Armed with all this information, it’s time to prepare a risk report for final review by management and then the board. I’ve included a download in this post to help you write the report. It is a template document with an executive summary and then a detailed report. They are partially filled out so you can see how it is used.

After preparing your report, review it and consider whether or not the mitigating steps and recommendations are sufficient, Do you really want to eliminate some aspect of your ministry to avoid risk? Do you believe that whatever action has been recommended is satisfactory and in keeping with the ministry’s mission and values? Are there any other ways to get the same goal achieved or purpose fulfilled without attracting risk?

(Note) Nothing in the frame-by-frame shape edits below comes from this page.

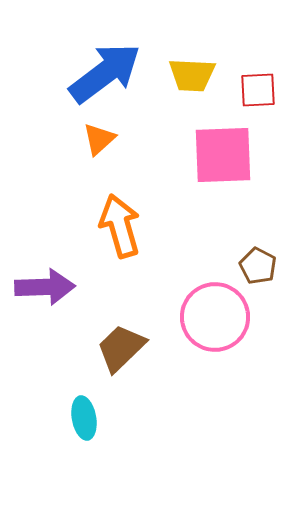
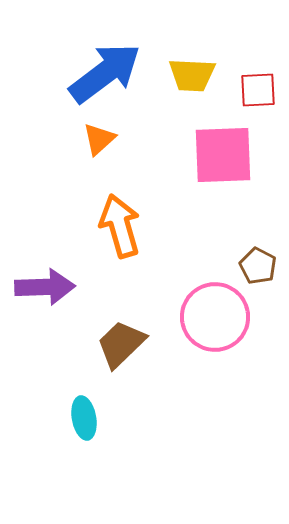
brown trapezoid: moved 4 px up
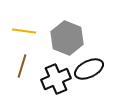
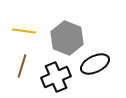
black ellipse: moved 6 px right, 5 px up
black cross: moved 2 px up
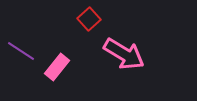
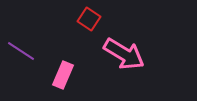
red square: rotated 15 degrees counterclockwise
pink rectangle: moved 6 px right, 8 px down; rotated 16 degrees counterclockwise
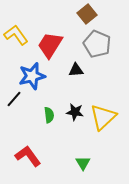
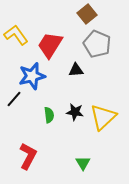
red L-shape: rotated 64 degrees clockwise
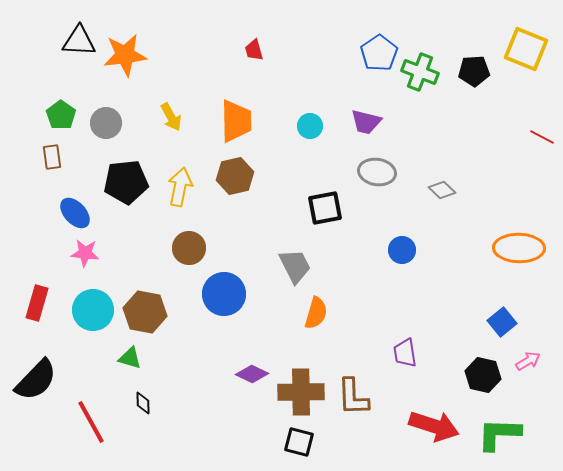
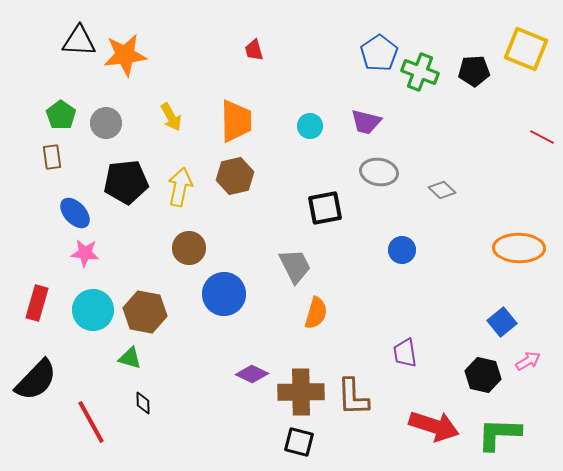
gray ellipse at (377, 172): moved 2 px right
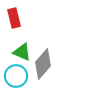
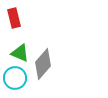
green triangle: moved 2 px left, 1 px down
cyan circle: moved 1 px left, 2 px down
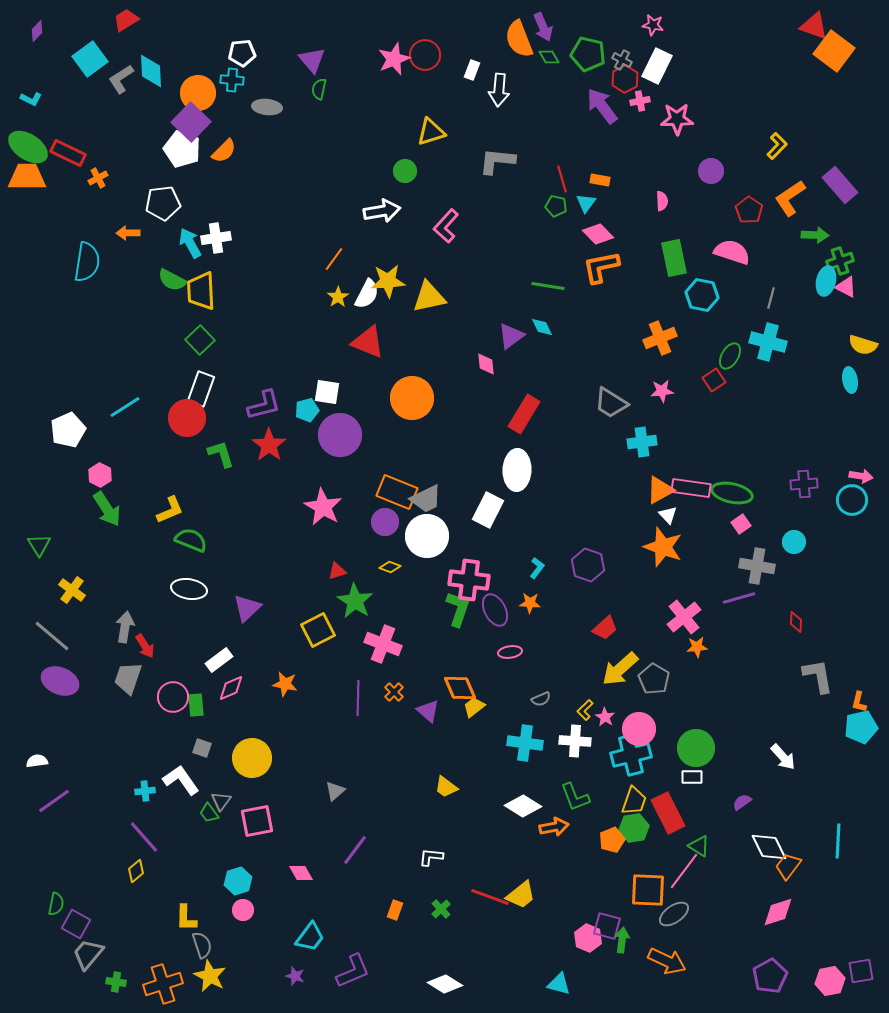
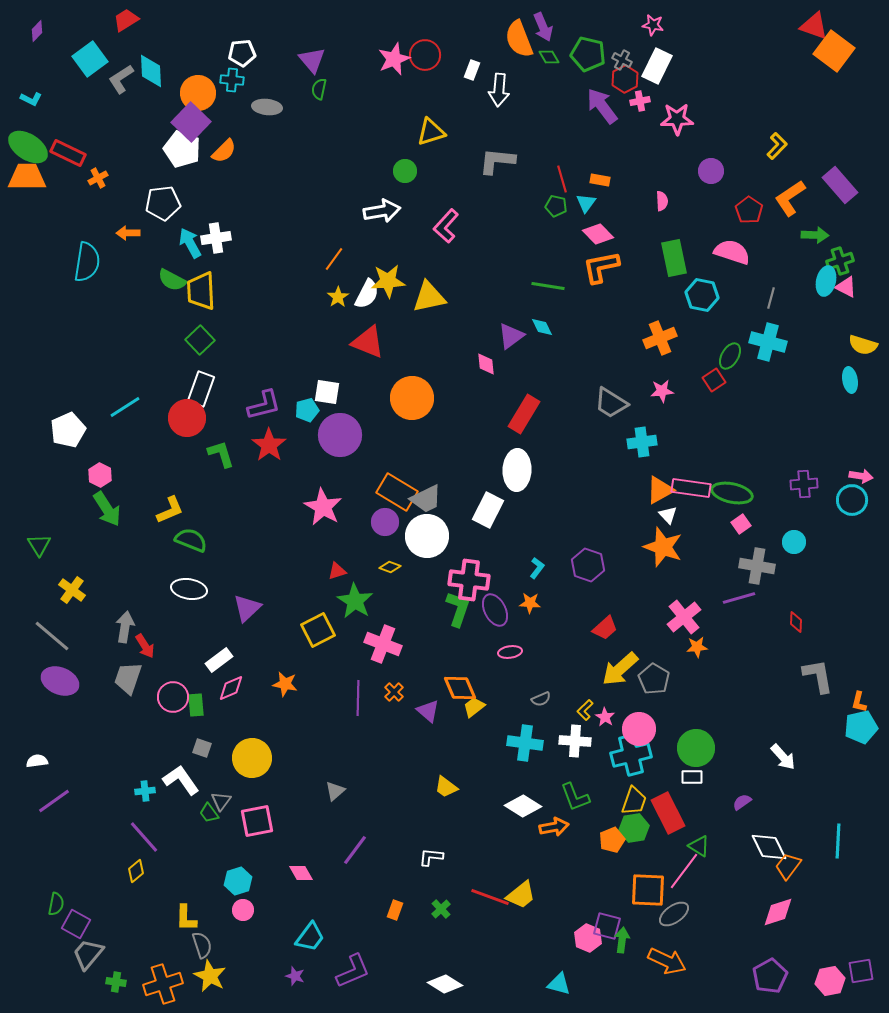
orange rectangle at (397, 492): rotated 9 degrees clockwise
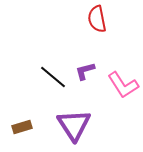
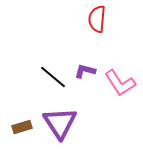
red semicircle: rotated 16 degrees clockwise
purple L-shape: rotated 30 degrees clockwise
pink L-shape: moved 3 px left, 2 px up
purple triangle: moved 14 px left, 2 px up
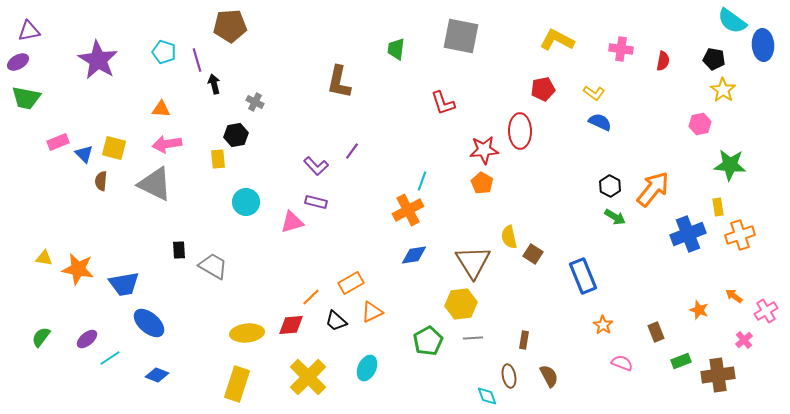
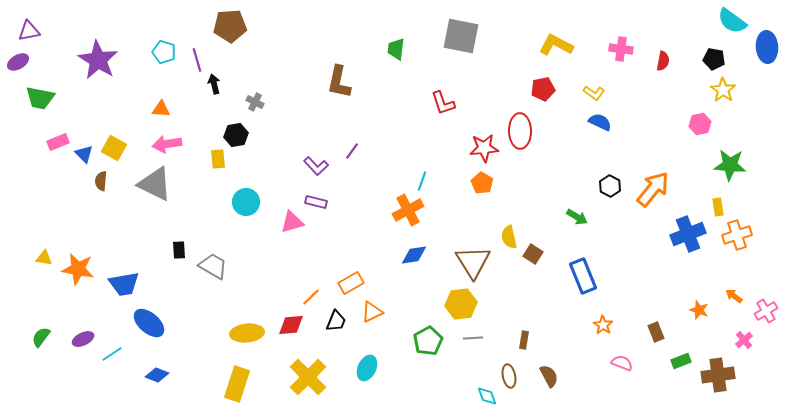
yellow L-shape at (557, 40): moved 1 px left, 5 px down
blue ellipse at (763, 45): moved 4 px right, 2 px down
green trapezoid at (26, 98): moved 14 px right
yellow square at (114, 148): rotated 15 degrees clockwise
red star at (484, 150): moved 2 px up
green arrow at (615, 217): moved 38 px left
orange cross at (740, 235): moved 3 px left
black trapezoid at (336, 321): rotated 110 degrees counterclockwise
purple ellipse at (87, 339): moved 4 px left; rotated 15 degrees clockwise
cyan line at (110, 358): moved 2 px right, 4 px up
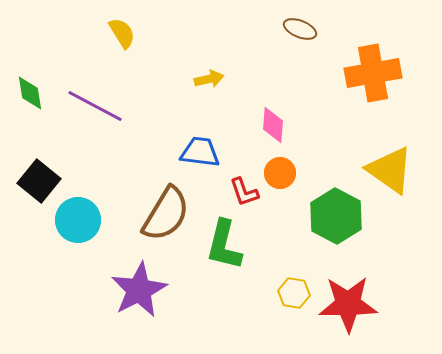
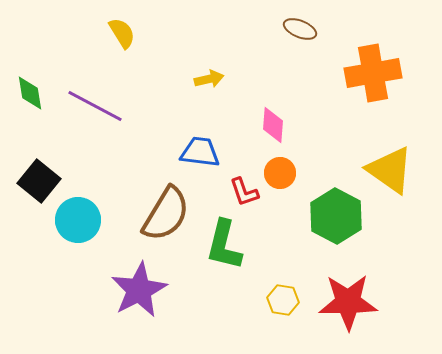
yellow hexagon: moved 11 px left, 7 px down
red star: moved 2 px up
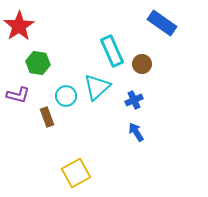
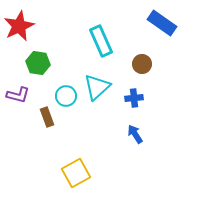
red star: rotated 8 degrees clockwise
cyan rectangle: moved 11 px left, 10 px up
blue cross: moved 2 px up; rotated 18 degrees clockwise
blue arrow: moved 1 px left, 2 px down
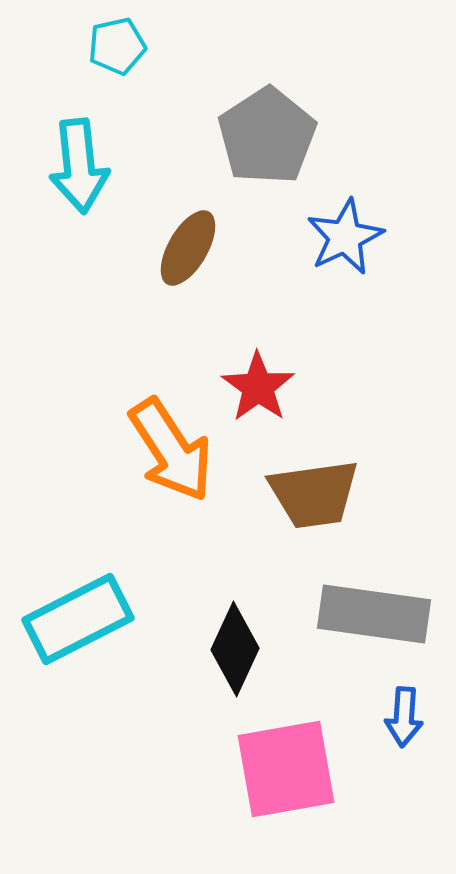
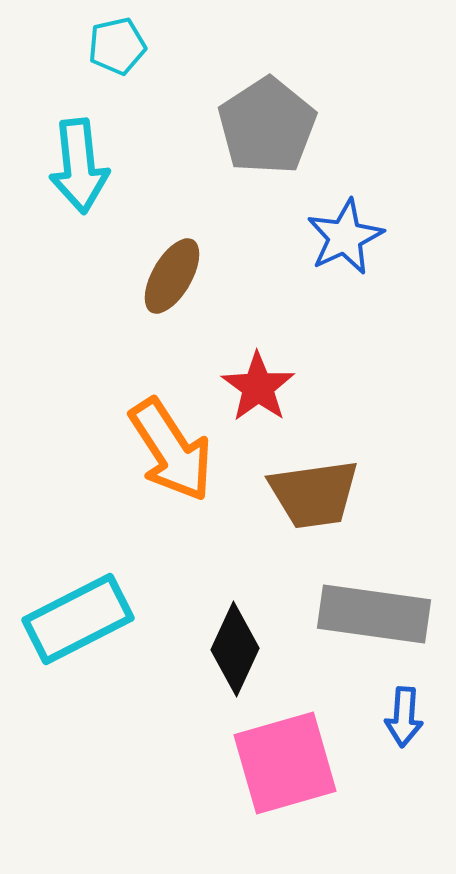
gray pentagon: moved 10 px up
brown ellipse: moved 16 px left, 28 px down
pink square: moved 1 px left, 6 px up; rotated 6 degrees counterclockwise
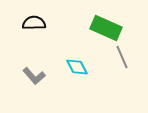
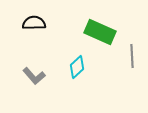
green rectangle: moved 6 px left, 4 px down
gray line: moved 10 px right, 1 px up; rotated 20 degrees clockwise
cyan diamond: rotated 75 degrees clockwise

Finally, after all the risk assessment and risk management work has been done, the ministry is left with two choices:

1. Accept whatever risk is left and get on with the ministry’s work
2. Reject the remaining risk and eliminate it by getting rid of the source of the risk

Step 5: Ongoing Risk Management

On a regular basis, in keeping with the type of risk and its threat, the risk assessment and risk management plan should be reviewed to see if it is still valid. Have circumstances changed? Are the plans working? Review the plan and adjust as necessary.

Key Thought: You have to deal with risk to be a good steward, and it is not hard to do.